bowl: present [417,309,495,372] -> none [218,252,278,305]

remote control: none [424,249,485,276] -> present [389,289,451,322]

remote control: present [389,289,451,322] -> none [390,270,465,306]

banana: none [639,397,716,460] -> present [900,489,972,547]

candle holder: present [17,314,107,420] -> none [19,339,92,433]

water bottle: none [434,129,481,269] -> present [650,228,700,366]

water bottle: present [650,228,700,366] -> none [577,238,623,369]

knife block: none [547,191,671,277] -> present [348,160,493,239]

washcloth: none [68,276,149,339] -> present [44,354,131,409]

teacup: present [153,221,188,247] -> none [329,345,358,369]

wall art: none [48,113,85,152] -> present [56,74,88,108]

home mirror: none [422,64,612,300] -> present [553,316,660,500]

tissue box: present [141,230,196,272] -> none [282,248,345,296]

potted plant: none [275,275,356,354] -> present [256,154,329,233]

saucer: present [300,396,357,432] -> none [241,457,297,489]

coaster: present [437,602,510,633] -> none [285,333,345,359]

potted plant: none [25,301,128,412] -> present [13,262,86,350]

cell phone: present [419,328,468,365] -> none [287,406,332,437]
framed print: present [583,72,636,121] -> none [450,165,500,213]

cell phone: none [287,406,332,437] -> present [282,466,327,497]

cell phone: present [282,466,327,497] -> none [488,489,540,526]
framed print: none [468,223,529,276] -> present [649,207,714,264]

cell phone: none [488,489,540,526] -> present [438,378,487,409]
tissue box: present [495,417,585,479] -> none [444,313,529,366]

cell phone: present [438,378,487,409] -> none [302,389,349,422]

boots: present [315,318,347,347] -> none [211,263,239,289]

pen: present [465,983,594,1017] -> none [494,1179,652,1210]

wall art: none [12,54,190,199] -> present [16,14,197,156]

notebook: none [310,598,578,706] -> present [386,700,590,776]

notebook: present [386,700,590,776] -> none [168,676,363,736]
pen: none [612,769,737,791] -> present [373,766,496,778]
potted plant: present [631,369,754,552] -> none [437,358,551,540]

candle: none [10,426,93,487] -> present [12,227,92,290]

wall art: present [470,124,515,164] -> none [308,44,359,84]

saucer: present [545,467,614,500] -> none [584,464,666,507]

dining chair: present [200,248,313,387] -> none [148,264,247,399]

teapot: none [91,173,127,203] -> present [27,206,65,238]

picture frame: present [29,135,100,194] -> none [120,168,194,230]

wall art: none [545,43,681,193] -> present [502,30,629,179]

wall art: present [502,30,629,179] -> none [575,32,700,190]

=-=-=-=-=

ACTIVITY:
Repeat the data verbatim.

ANSWER SECTION:
bowl: present [417,309,495,372] -> none [218,252,278,305]

remote control: none [424,249,485,276] -> present [389,289,451,322]

remote control: present [389,289,451,322] -> none [390,270,465,306]

banana: none [639,397,716,460] -> present [900,489,972,547]

candle holder: present [17,314,107,420] -> none [19,339,92,433]

water bottle: none [434,129,481,269] -> present [650,228,700,366]

water bottle: present [650,228,700,366] -> none [577,238,623,369]

knife block: none [547,191,671,277] -> present [348,160,493,239]

washcloth: none [68,276,149,339] -> present [44,354,131,409]

teacup: present [153,221,188,247] -> none [329,345,358,369]

wall art: none [48,113,85,152] -> present [56,74,88,108]

home mirror: none [422,64,612,300] -> present [553,316,660,500]

tissue box: present [141,230,196,272] -> none [282,248,345,296]

potted plant: none [275,275,356,354] -> present [256,154,329,233]

saucer: present [300,396,357,432] -> none [241,457,297,489]

coaster: present [437,602,510,633] -> none [285,333,345,359]

potted plant: none [25,301,128,412] -> present [13,262,86,350]

cell phone: present [419,328,468,365] -> none [287,406,332,437]
framed print: present [583,72,636,121] -> none [450,165,500,213]

cell phone: none [287,406,332,437] -> present [282,466,327,497]

cell phone: present [282,466,327,497] -> none [488,489,540,526]
framed print: none [468,223,529,276] -> present [649,207,714,264]

cell phone: none [488,489,540,526] -> present [438,378,487,409]
tissue box: present [495,417,585,479] -> none [444,313,529,366]

cell phone: present [438,378,487,409] -> none [302,389,349,422]

boots: present [315,318,347,347] -> none [211,263,239,289]

pen: present [465,983,594,1017] -> none [494,1179,652,1210]

wall art: none [12,54,190,199] -> present [16,14,197,156]

notebook: none [310,598,578,706] -> present [386,700,590,776]

notebook: present [386,700,590,776] -> none [168,676,363,736]
pen: none [612,769,737,791] -> present [373,766,496,778]
potted plant: present [631,369,754,552] -> none [437,358,551,540]

candle: none [10,426,93,487] -> present [12,227,92,290]

wall art: present [470,124,515,164] -> none [308,44,359,84]

saucer: present [545,467,614,500] -> none [584,464,666,507]

dining chair: present [200,248,313,387] -> none [148,264,247,399]

teapot: none [91,173,127,203] -> present [27,206,65,238]

picture frame: present [29,135,100,194] -> none [120,168,194,230]

wall art: none [545,43,681,193] -> present [502,30,629,179]

wall art: present [502,30,629,179] -> none [575,32,700,190]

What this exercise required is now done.